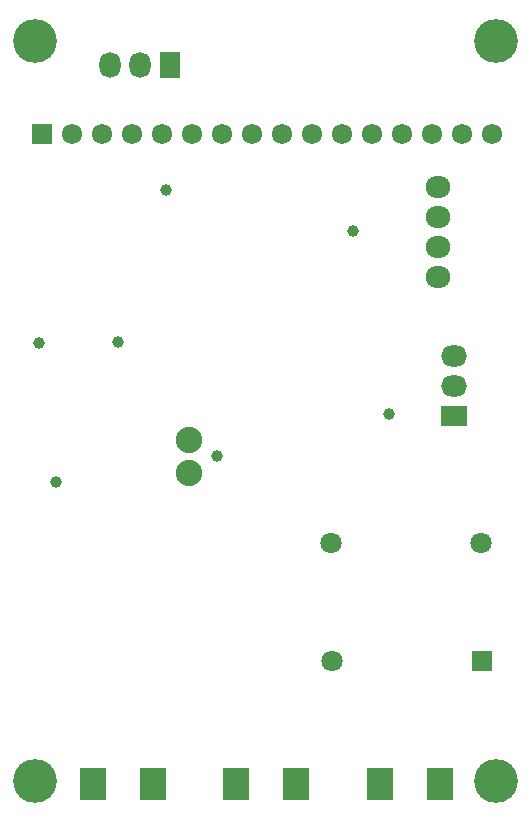
<source format=gbs>
G04*
G04 #@! TF.GenerationSoftware,Altium Limited,Altium Designer,21.9.2 (33)*
G04*
G04 Layer_Color=16711935*
%FSTAX25Y25*%
%MOIN*%
G70*
G04*
G04 #@! TF.SameCoordinates,0F4E3B0E-42B1-4E8D-80DC-DAFE1E1038FA*
G04*
G04*
G04 #@! TF.FilePolarity,Negative*
G04*
G01*
G75*
%ADD50O,0.08300X0.07300*%
%ADD51C,0.14600*%
%ADD52C,0.07099*%
%ADD53R,0.07099X0.07099*%
%ADD54C,0.08800*%
%ADD55O,0.07099X0.08674*%
%ADD56R,0.07099X0.08674*%
%ADD57O,0.08674X0.07099*%
%ADD58R,0.08674X0.07099*%
%ADD59R,0.08674X0.10642*%
%ADD60C,0.06784*%
%ADD61R,0.06784X0.06784*%
%ADD62C,0.03950*%
D50*
X04805Y02884D02*
D03*
Y02985D02*
D03*
Y03083D02*
D03*
Y03184D02*
D03*
D51*
X0499801Y0367D02*
D03*
X0346D02*
D03*
X0499801Y01205D02*
D03*
X0346D02*
D03*
D52*
X0494712Y0199753D02*
D03*
X0444712D02*
D03*
X0445Y01605D02*
D03*
D53*
X0495D02*
D03*
D54*
X03974Y0233924D02*
D03*
Y0222923D02*
D03*
D55*
X0371Y0359D02*
D03*
X0381D02*
D03*
D56*
X0391D02*
D03*
D57*
X04857Y02621D02*
D03*
Y02521D02*
D03*
D58*
Y02421D02*
D03*
D59*
X0481Y01195D02*
D03*
X0461D02*
D03*
X043325D02*
D03*
X041325D02*
D03*
X03855D02*
D03*
X03655D02*
D03*
D60*
X04985Y0336D02*
D03*
X04885D02*
D03*
X04785D02*
D03*
X04685D02*
D03*
X04485D02*
D03*
X04285D02*
D03*
X04185D02*
D03*
X03985D02*
D03*
X03885D02*
D03*
X03785D02*
D03*
X03585D02*
D03*
X03685D02*
D03*
X04085D02*
D03*
X04385D02*
D03*
X04585D02*
D03*
D61*
X03485D02*
D03*
D62*
X04069Y02286D02*
D03*
X03898Y03172D02*
D03*
X04643Y02428D02*
D03*
X0452Y03036D02*
D03*
X03475Y02665D02*
D03*
X03739Y02667D02*
D03*
X0353Y022D02*
D03*
M02*

</source>
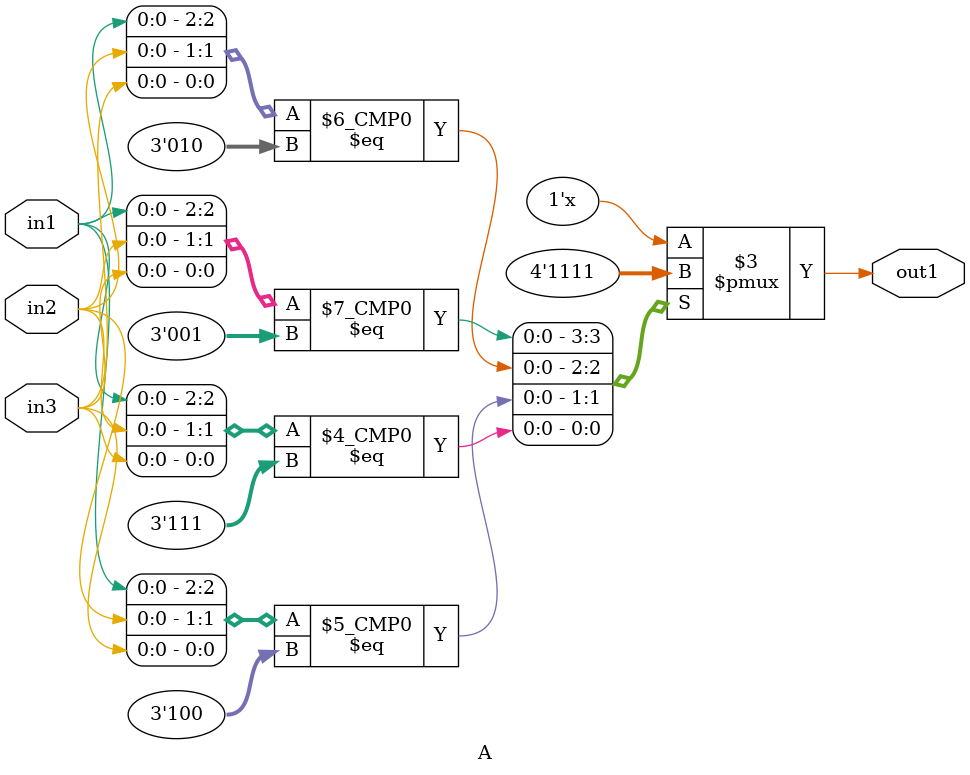
<source format=v>
module A(output out1,  input in1, in2, in3);
  always@(in1,in2,in3)
    begin
      case({in1,in2,in3})
        3'b001: {out1} = 1'b1;
        3'b010: {out1} = 1'b1;
        3'b100: {out1} = 1'b1;
        3'b111: {out1} = 1'b1;
      endcase
    end
endmodule
</source>
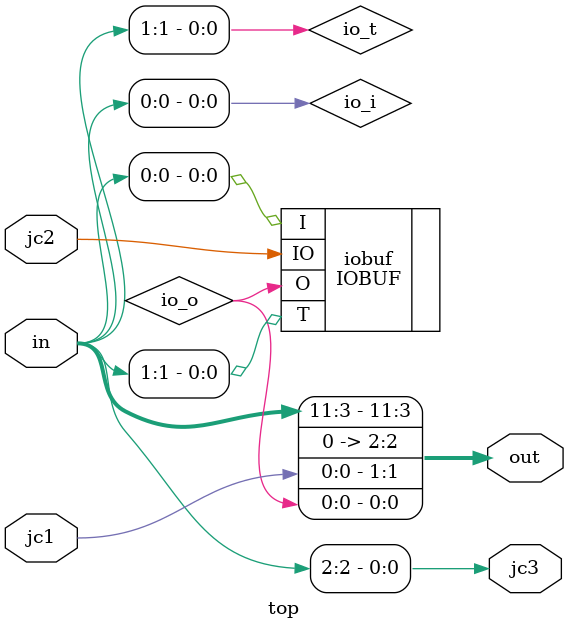
<source format=v>
/*
In this test a single IOBUF is controlled by switches. There is also one
input (connected to a LED) and one oputput (controlled by a switch) that.
can be used for verification of 3-state I/O.

This test requires a physical jumper to be installed on the Basys3 board.
Depending on which pins are connected we have different truth tables of
LED output w.r.t. switch input.

Truth table. When JC.1 is connected to JC.2:

SW2 SW1 SW0 | LED1 LED0
 0   0   0  |  0    0
 0   0   1  |  1    1
 0   1   0  |  x    x
 0   1   1  |  x    x
 1   0   0  |  0    0
 1   0   1  |  1    1
 1   1   0  |  x    x
 1   1   1  |  x    x


Truth table. When JC.3 is connected to JC.2:

SW2 SW1 SW0 | LED1 LED0
 0   0   0  |  x    0
 0   0   1  |  x    1
 0   1   0  |  x    0
 0   1   1  |  x    0
 1   0   0  |  x    0
 1   0   1  |  x    1
 1   1   0  |  x    1
 1   1   1  |  x    1

*/
`default_nettype none

// ============================================================================

module top
(
input  wire [11:0] in,
output wire [11:0] out,

input  wire jc1,
inout  wire jc2,
output wire jc3
);

// ============================================================================
// IOBUF
wire io_i;
wire io_o;
wire io_t;

IOBUF # (
.IOSTANDARD("LVCMOS33"),
.DRIVE(12),
.SLEW("SLOW")
)
iobuf
(
.I  (io_i),
.T  (io_t),
.O  (io_o),
.IO (jc2) // Directly to the module output
);

// ============================================================================

// SW0 controls IOBUF.I
assign io_i = in[0];
// SW1 controls IOBUF.T
assign io_t = in[1];
// SW2 controls OBUF.I (JC.3)
assign jc3  = in[2];

// LED0 indicates IOBUF.O
assign out[0] = io_o;
// LED1 is connected to JC.1
assign out[1] = jc1;

// Unused IOs - SW->LED passthrough.
assign out[11:2] = {in[11:3], 1'd0};

endmodule


</source>
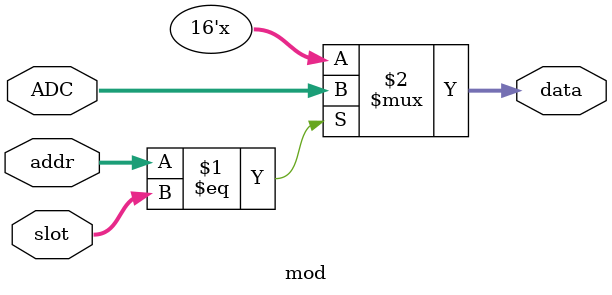
<source format=v>
module mod (
  input [7:0] slot,        // Slot number (hardwired on board)
  input [15:0] ADC,        // Result of ADC
  input [7:0] addr,        // address (from controller)
  output [15:0] data);     // data to bus (tristate but not bi-dir)
  
  assign data=(addr==slot)? ADC: 16'hZZZZ;

endmodule
</source>
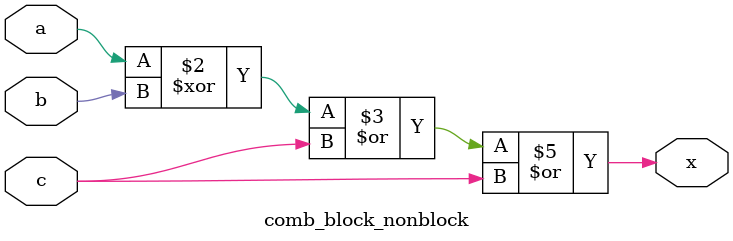
<source format=v>
`timescale 1ns / 1ps

//blocking and non blocking assignments, using comb. circuits
module comb_block_nonblock(
        input a, b, c,
        output reg x
    );
    
    always @(a, b, c) // comment out one block to run code
    begin  
           x = a; // this is a blocking assignment, also called an immediate assignment,
           //it will block the assignment of x^b to the new x, unless the first statement (x=a) is executed before
           x = x ^ b; //Thus, this is the same as x = a^b, since the prev. value updates first, the next assignment to x is BLOCKED unless this one executes first
           x = x | c; //  same as x = (a^b) |c
           
           //Non Blocking
           
           x <= a; // a NB assignment, also called deferred assignment
           //a will only be assigned to x at the very END of the always block
           x <= x ^ b; //BUT, we can see that this statement overrides the previous one,----
           //---- since it will be executed at the end now (imagining this is the end of the always block)
           x <= x | c; //In reality, only this statement will be executed, the x on the RHS will hold the value of x BEFORE the always block, since it wasn't assigned an immed. value in here
           // as such, it will be a feedback loop of an OR gate, where the x output connects back to the x input
           //we can't have cyclic blocks in comb. circuits, and hence shouldn't use NB assignments for them
    end
    
endmodule

</source>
-=-=-
* _Problem to solve_
Only the text of the records above, copied exactly, should be returned; the pictures stay out.

* _Result of this exercise_
<source format=gbs>
G04*
G04 #@! TF.GenerationSoftware,Altium Limited,Altium Designer,21.9.2 (33)*
G04*
G04 Layer_Color=16711935*
%FSTAX25Y25*%
%MOIN*%
G70*
G04*
G04 #@! TF.SameCoordinates,0F4E3B0E-42B1-4E8D-80DC-DAFE1E1038FA*
G04*
G04*
G04 #@! TF.FilePolarity,Negative*
G04*
G01*
G75*
%ADD50O,0.08300X0.07300*%
%ADD51C,0.14600*%
%ADD52C,0.07099*%
%ADD53R,0.07099X0.07099*%
%ADD54C,0.08800*%
%ADD55O,0.07099X0.08674*%
%ADD56R,0.07099X0.08674*%
%ADD57O,0.08674X0.07099*%
%ADD58R,0.08674X0.07099*%
%ADD59R,0.08674X0.10642*%
%ADD60C,0.06784*%
%ADD61R,0.06784X0.06784*%
%ADD62C,0.03950*%
D50*
X04805Y02884D02*
D03*
Y02985D02*
D03*
Y03083D02*
D03*
Y03184D02*
D03*
D51*
X0499801Y0367D02*
D03*
X0346D02*
D03*
X0499801Y01205D02*
D03*
X0346D02*
D03*
D52*
X0494712Y0199753D02*
D03*
X0444712D02*
D03*
X0445Y01605D02*
D03*
D53*
X0495D02*
D03*
D54*
X03974Y0233924D02*
D03*
Y0222923D02*
D03*
D55*
X0371Y0359D02*
D03*
X0381D02*
D03*
D56*
X0391D02*
D03*
D57*
X04857Y02621D02*
D03*
Y02521D02*
D03*
D58*
Y02421D02*
D03*
D59*
X0481Y01195D02*
D03*
X0461D02*
D03*
X043325D02*
D03*
X041325D02*
D03*
X03855D02*
D03*
X03655D02*
D03*
D60*
X04985Y0336D02*
D03*
X04885D02*
D03*
X04785D02*
D03*
X04685D02*
D03*
X04485D02*
D03*
X04285D02*
D03*
X04185D02*
D03*
X03985D02*
D03*
X03885D02*
D03*
X03785D02*
D03*
X03585D02*
D03*
X03685D02*
D03*
X04085D02*
D03*
X04385D02*
D03*
X04585D02*
D03*
D61*
X03485D02*
D03*
D62*
X04069Y02286D02*
D03*
X03898Y03172D02*
D03*
X04643Y02428D02*
D03*
X0452Y03036D02*
D03*
X03475Y02665D02*
D03*
X03739Y02667D02*
D03*
X0353Y022D02*
D03*
M02*

</source>
<source format=v>
module A(output out1,  input in1, in2, in3);
  always@(in1,in2,in3)
    begin
      case({in1,in2,in3})
        3'b001: {out1} = 1'b1;
        3'b010: {out1} = 1'b1;
        3'b100: {out1} = 1'b1;
        3'b111: {out1} = 1'b1;
      endcase
    end
endmodule
</source>
<source format=v>
/*
In this test a single IOBUF is controlled by switches. There is also one
input (connected to a LED) and one oputput (controlled by a switch) that.
can be used for verification of 3-state I/O.

This test requires a physical jumper to be installed on the Basys3 board.
Depending on which pins are connected we have different truth tables of
LED output w.r.t. switch input.

Truth table. When JC.1 is connected to JC.2:

SW2 SW1 SW0 | LED1 LED0
 0   0   0  |  0    0
 0   0   1  |  1    1
 0   1   0  |  x    x
 0   1   1  |  x    x
 1   0   0  |  0    0
 1   0   1  |  1    1
 1   1   0  |  x    x
 1   1   1  |  x    x


Truth table. When JC.3 is connected to JC.2:

SW2 SW1 SW0 | LED1 LED0
 0   0   0  |  x    0
 0   0   1  |  x    1
 0   1   0  |  x    0
 0   1   1  |  x    0
 1   0   0  |  x    0
 1   0   1  |  x    1
 1   1   0  |  x    1
 1   1   1  |  x    1

*/
`default_nettype none

// ============================================================================

module top
(
input  wire [11:0] in,
output wire [11:0] out,

input  wire jc1,
inout  wire jc2,
output wire jc3
);

// ============================================================================
// IOBUF
wire io_i;
wire io_o;
wire io_t;

IOBUF # (
.IOSTANDARD("LVCMOS33"),
.DRIVE(12),
.SLEW("SLOW")
)
iobuf
(
.I  (io_i),
.T  (io_t),
.O  (io_o),
.IO (jc2) // Directly to the module output
);

// ============================================================================

// SW0 controls IOBUF.I
assign io_i = in[0];
// SW1 controls IOBUF.T
assign io_t = in[1];
// SW2 controls OBUF.I (JC.3)
assign jc3  = in[2];

// LED0 indicates IOBUF.O
assign out[0] = io_o;
// LED1 is connected to JC.1
assign out[1] = jc1;

// Unused IOs - SW->LED passthrough.
assign out[11:2] = {in[11:3], 1'd0};

endmodule


</source>
<source format=v>
module mod (
  input [7:0] slot,        // Slot number (hardwired on board)
  input [15:0] ADC,        // Result of ADC
  input [7:0] addr,        // address (from controller)
  output [15:0] data);     // data to bus (tristate but not bi-dir)
  
  assign data=(addr==slot)? ADC: 16'hZZZZ;

endmodule
</source>
<source format=v>
`timescale 1ns / 1ps

//blocking and non blocking assignments, using comb. circuits
module comb_block_nonblock(
        input a, b, c,
        output reg x
    );
    
    always @(a, b, c) // comment out one block to run code
    begin  
           x = a; // this is a blocking assignment, also called an immediate assignment,
           //it will block the assignment of x^b to the new x, unless the first statement (x=a) is executed before
           x = x ^ b; //Thus, this is the same as x = a^b, since the prev. value updates first, the next assignment to x is BLOCKED unless this one executes first
           x = x | c; //  same as x = (a^b) |c
           
           //Non Blocking
           
           x <= a; // a NB assignment, also called deferred assignment
           //a will only be assigned to x at the very END of the always block
           x <= x ^ b; //BUT, we can see that this statement overrides the previous one,----
           //---- since it will be executed at the end now (imagining this is the end of the always block)
           x <= x | c; //In reality, only this statement will be executed, the x on the RHS will hold the value of x BEFORE the always block, since it wasn't assigned an immed. value in here
           // as such, it will be a feedback loop of an OR gate, where the x output connects back to the x input
           //we can't have cyclic blocks in comb. circuits, and hence shouldn't use NB assignments for them
    end
    
endmodule

</source>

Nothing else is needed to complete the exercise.